Conflict can arise when partners have different ideas about what they want in a home. Here’s how to find common ground.
Buying a house is usually a fairly stressful exercise, but when partners can’t agree on what they want or need in a home, it can lead to all sorts of tension. Different people have different ideas of what constitutes the perfect home. Where the house is situated, particularly if one of the parties wants to live in town and the other would prefer to reside in the country, the individual style of property as well as differing opinions on how large a home should be, can turn a house-hunting exercise into a war zone.
One of the easiest places to start is by finding out what you both want in a property by making separate lists of must-haves and things you would like the property to feature.
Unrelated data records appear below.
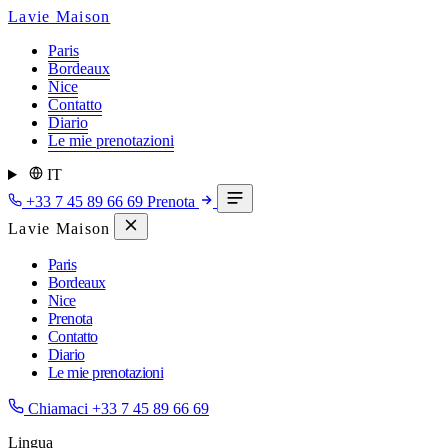
Lavie Maison
Paris
Bordeaux
Nice
Contatto
Diario
Le mie prenotazioni
IT
+33 7 45 89 66 69
Prenota
Lavie Maison
Paris
Bordeaux
Nice
Prenota
Contatto
Diario
Le mie prenotazioni
Chiamaci
+33 7 45 89 66 69
Lingua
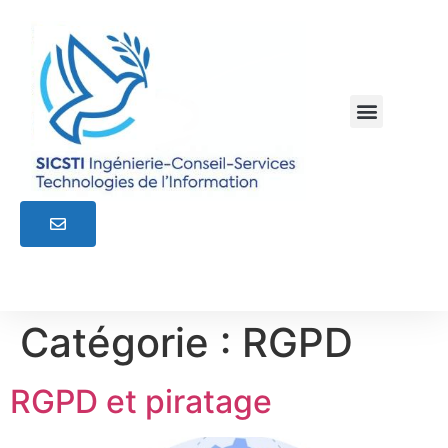
Catégorie :
RGPD
RGPD et piratage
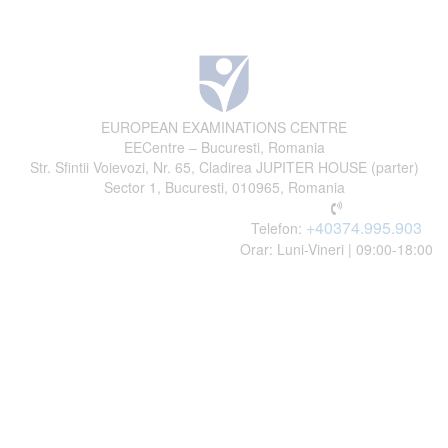
EUROPEAN EXAMINATIONS CENTRE
EECentre – Bucuresti, Romania
Str. Sfintii Voievozi, Nr. 65, Cladirea JUPITER HOUSE (parter)
Sector 1, Bucuresti, 010965, Romania
+40374.995.903
Telefon:
Orar: Luni-Vineri | 09:00-18:00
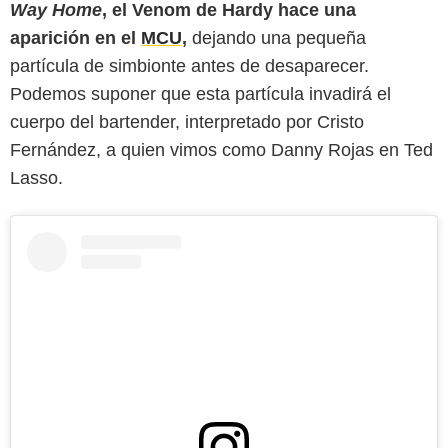
Way Home
, el Venom de Hardy hace una
aparición en el
MCU
,
dejando una pequeña
partícula de simbionte antes de desaparecer.
Podemos suponer que esta partícula invadirá el
cuerpo del bartender, interpretado por Cristo
Fernández, a quien vimos como Danny Rojas en Ted
Lasso.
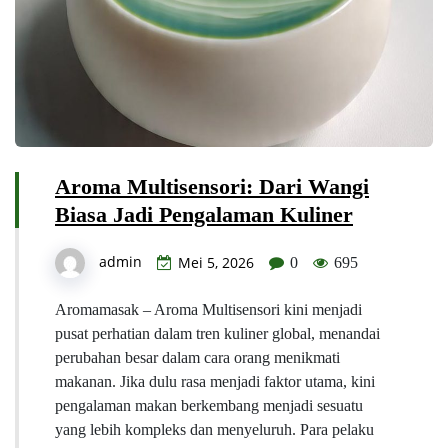
Aroma Multisensori: Dari Wangi
Biasa Jadi Pengalaman Kuliner
admin
Mei 5, 2026
0
695
Aromamasak – Aroma Multisensori kini menjadi
pusat perhatian dalam tren kuliner global, menandai
perubahan besar dalam cara orang menikmati
makanan. Jika dulu rasa menjadi faktor utama, kini
pengalaman makan berkembang menjadi sesuatu
yang lebih kompleks dan menyeluruh. Para pelaku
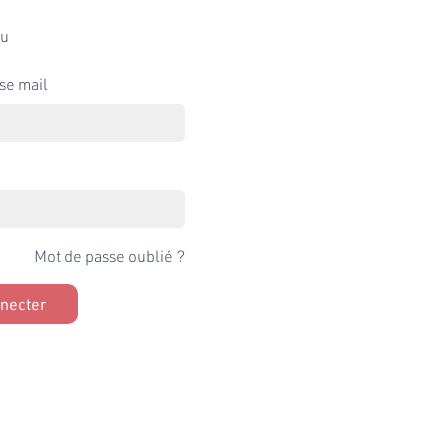
u
se mail
Mot de passe oublié ?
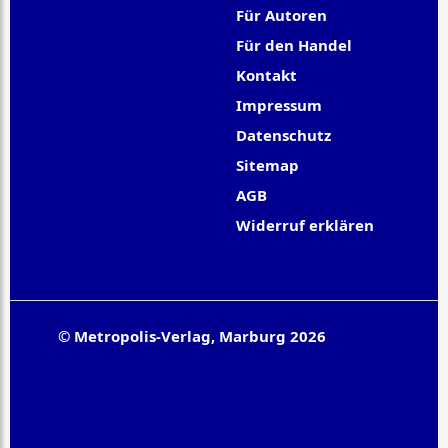
Für Autoren
Für den Handel
Kontakt
Impressum
Datenschutz
Sitemap
AGB
Widerruf erklären
© Metropolis-Verlag, Marburg 2026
Start off with 10 must-have features and then add in things you would like to have to see if you can find common ground. The experts maintain that if you can’t come to some agreement with 10 points, increase the list to cover at least 20 aspects of what you want in a property and then compare notes.
The best way to come to some sort of compromise is to find out what you and your partner have in common and build from there. Compare the lists, noting what you both agree on such as the number of bedrooms, the size of the garden and where the home should be situated in order to get a solid foundation before you start looking. Remember, buyers often have to compromise when looking for a home because it’s highly unlikely that you will find the perfect home that ticks all the boxes and fits in to exactly what you expect to buy. Don’t try and bulldoze a decision onto your significant other. Listen to their concerns and try to come to a compromise. It’s not the end of the world if you have to forgo certain things in order to keep your partner happy.
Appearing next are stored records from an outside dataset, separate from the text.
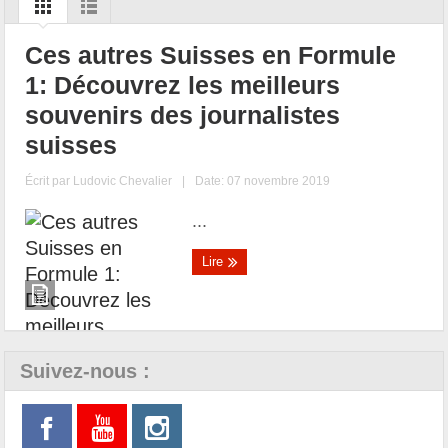
Ces autres Suisses en Formule
1: Découvrez les meilleurs
souvenirs des journalistes
suisses
Écrit par
Ludovic Chevalier
|
Date: 07 novembre 2019
...
Lire
Suivez-nous :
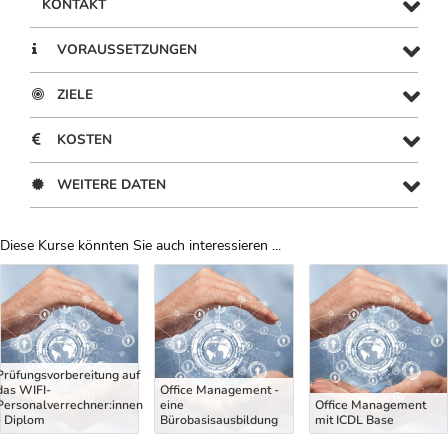
KONTAKT
VORAUSSETZUNGEN
ZIELE
KOSTEN
WEITERE DATEN
Diese Kurse könnten Sie auch interessieren ...
Uber Weiterbildungsvorschläge
Prüfungsvorbereitung auf
das WIFI-
Office Management -
Personalverrechner:innen
eine
Office Management
- Diplom
Bürobasisausbildung
mit ICDL Base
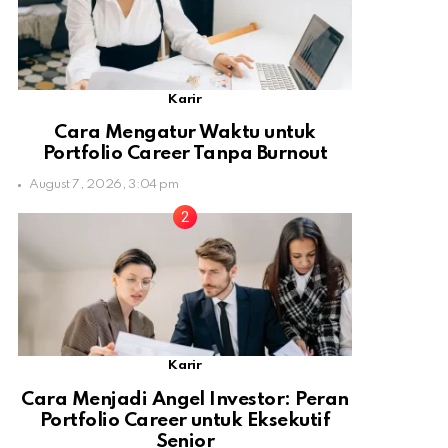
Karir
Cara Mengatur Waktu untuk
Portfolio Career Tanpa Burnout
August 7, 2026, 3:04 pm
Karir
Cara Menjadi Angel Investor: Peran
Portfolio Career untuk Eksekutif
Senior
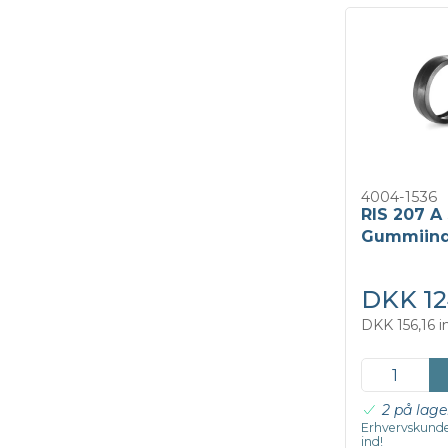
4004-1536
RIS 207 A
Gummiind
DKK 12
DKK 156,16 
2 på lage
Erhvervskunde
ind!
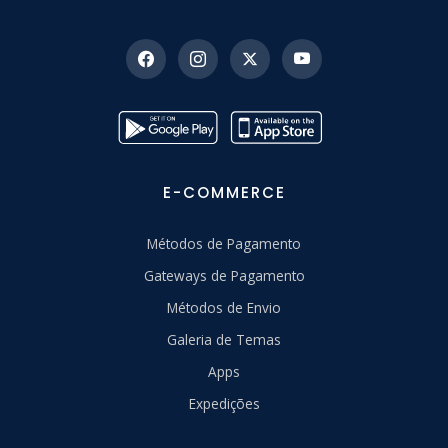
E-COMMERCE
Métodos de Pagamento
Gateways de Pagamento
Métodos de Envio
Galeria de Temas
Apps
Expedições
Buying a home is always going to be an emotional experience, but one of the main things that couples disagree on is the amount they want to spend. Just because the bank is willing to lend you five hundred thousand to buy a home, doesn’t mean that you have to buy something in that price range. Financial woes are the curse of any relationship and although you may believe that buying a more expensive option will make you happier, the novelty of living in a home that takes a huge chunk of your salary both in mortgage payments and maintenance will soon wear off. No one likes to hear ‘I told you so’, but this is guaranteed to happen if one of the parties wanted to buy a cheaper option in the first place. Be realistic and work out what you can comfortably afford before you start house hunting and take heed of your partner’s concerns.
Put off the buying decision if necessary.
No one enjoys being pushed into making a decision and it may well be time to take a step back and put house hunting on hold if arguments are putting a damper on the exercise. A happy relationship is worth far more than any home and couples who find they are arguing more than usual because of the pressure to buy the ‘right’ home, should take a breather, regroup and re-evaluate and put things on hold until they find some common ground.